Stretchable wireless sensor could monitor healing of cerebral aneurysms

To reduce costs and accelerate manufacturing, fabrication of the stretchable sensors uses aerosol jet 3D printing to create conductive silver traces on elastomeric substrates. The 3D additive manufacturing technique allows production of very small electronic features in a single step, without using traditional multi-step lithography processes in a cleanroom. The device is believed to be the first demonstration of aerosol jet 3D printing to produce an implantable, stretchable sensing system for wireless monitoring.

“我们传感器的美妙之处在于,它可以seamlessly integrated onto existing medical stents or flow diverters that clinicians are already using to treat aneurysms," said Woon-Hong Yeo, an assistant professor in Georgia Tech's George W. Woodruff School of Mechanical Engineering and the Wallace H. Coulter Department of Biomedical Engineering at Georgia Tech and Emory University. "We could use it to measure an incoming blood flow to the aneurysm sac to determine how well the aneurysm is healing, and to alert doctors if blood flow changes."

Inserted using a catheter system, the sensor would use inductive coupling of signals to allow wireless detection of biomimetic cerebral aneurysm hemodynamics. The research was reported August 7 in the journalAdvanced Science.

现在监测脑动脉瘤的进步requires repeated angiogram imaging using contrast materials that can have harmful side effects. Because of the cost and potential negative effects, use of the imaging technique must be limited. However, a sensor placed in a blood vessel could allow more frequent evaluations without the use of imaging dyes.

"For patients who have had a procedure done, we would be able to tell if the aneurysm is occluding as it should without using any imaging tools," Yeo said. "We will be able to accurately measure blood flow to detect changes as small as 0.05 meters per second."

The six-layer sensor is fabricated from biocompatible polyimide, two separate layers of a mesh pattern produced from silver nanoparticles, a dielectric and soft polymer-encapsulating material. The sensor would be wrapped around the stent or flow diverter, which must be less than two or three millimeters in diameter to fit into the blood vessels.

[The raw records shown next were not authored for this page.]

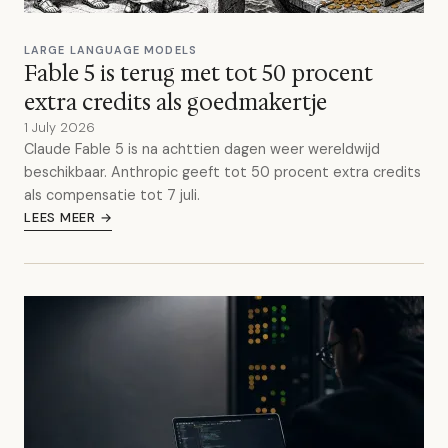
LARGE LANGUAGE MODELS
Fable 5 is terug met tot 50 procent
extra credits als goedmakertje
1 July 2026
Claude Fable 5 is na achttien dagen weer wereldwijd
beschikbaar. Anthropic geeft tot 50 procent extra credits
als compensatie tot 7 juli.
LEES MEER →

The sensor includes a coil to pick up electromagnetic energy transmitted from another coil located outside the body. Blood flowing through the implanted sensor changes its capacitance, which alters the signals passing through the sensor on their way to a third coil located outside the body. In the laboratory, Yeo and his collaborators have measured capacitance changes six centimeters away from a sensor implanted in meat to simulate brain tissue.

"The flow rate is correlated really well with the capacitance change that we can measure," Yeo said. "We have made the sensor very thin and deformable so it can respond to small changes in blood flow."

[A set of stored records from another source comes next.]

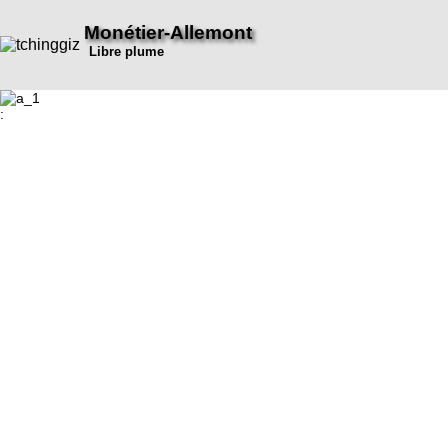
Monétier-Allemont
Libre plume
:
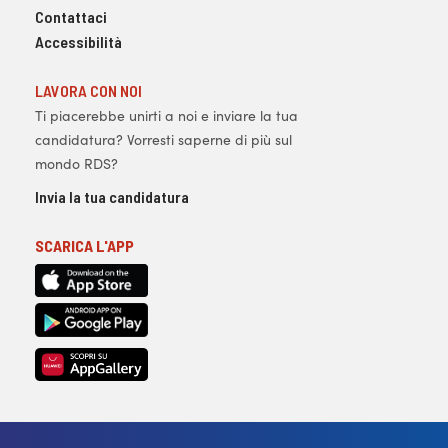
Contattaci
Accessibilità
LAVORA CON NOI
Ti piacerebbe unirti a noi e inviare la tua
candidatura? Vorresti saperne di più sul
mondo RDS?
Invia la tua candidatura
SCARICA L'APP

Use of the aerosol jet 3D printing technique was essential to producing the stretchable and flexible electronics necessary for the sensor. The technique uses a spray of aerosol particles to create patterns, allowing narrower feature sizes than conventional inkjet printing.

"We can control the printing speed, the printing width, and the amount of material being jetted," Yeo said. "The parameters can be optimized for each material, and we can use materials that have a broad range of viscosities."

Because the sensor can be fabricated in a single step without costly cleanroom facilities, it could be manufactured in higher volume at lower cost.

The next phase of the aneurysm sensor will be able to measure blood pressure in the vessel along with the flow rates. "We will be able to measure how pressure contributes to flow change," Yeo explained. "That would allow the device to be used for other applications, such as intracranial pressure measurements."

Yeo's research team has also developed a flexible and wearable health monitor able to provide ECG and other information. He says the success of the monitoring technique demonstrates the potential for smart and connected wireless soft electronics based on nanomaterials, stretchable mechanics, and machine learning algorithms.

"We are excited that people are now recognizing the potential of this technology," Yeo added. "There are a lot of opportunities to integrate this sensing mechanism into ultrathin membranes that are implantable within the body."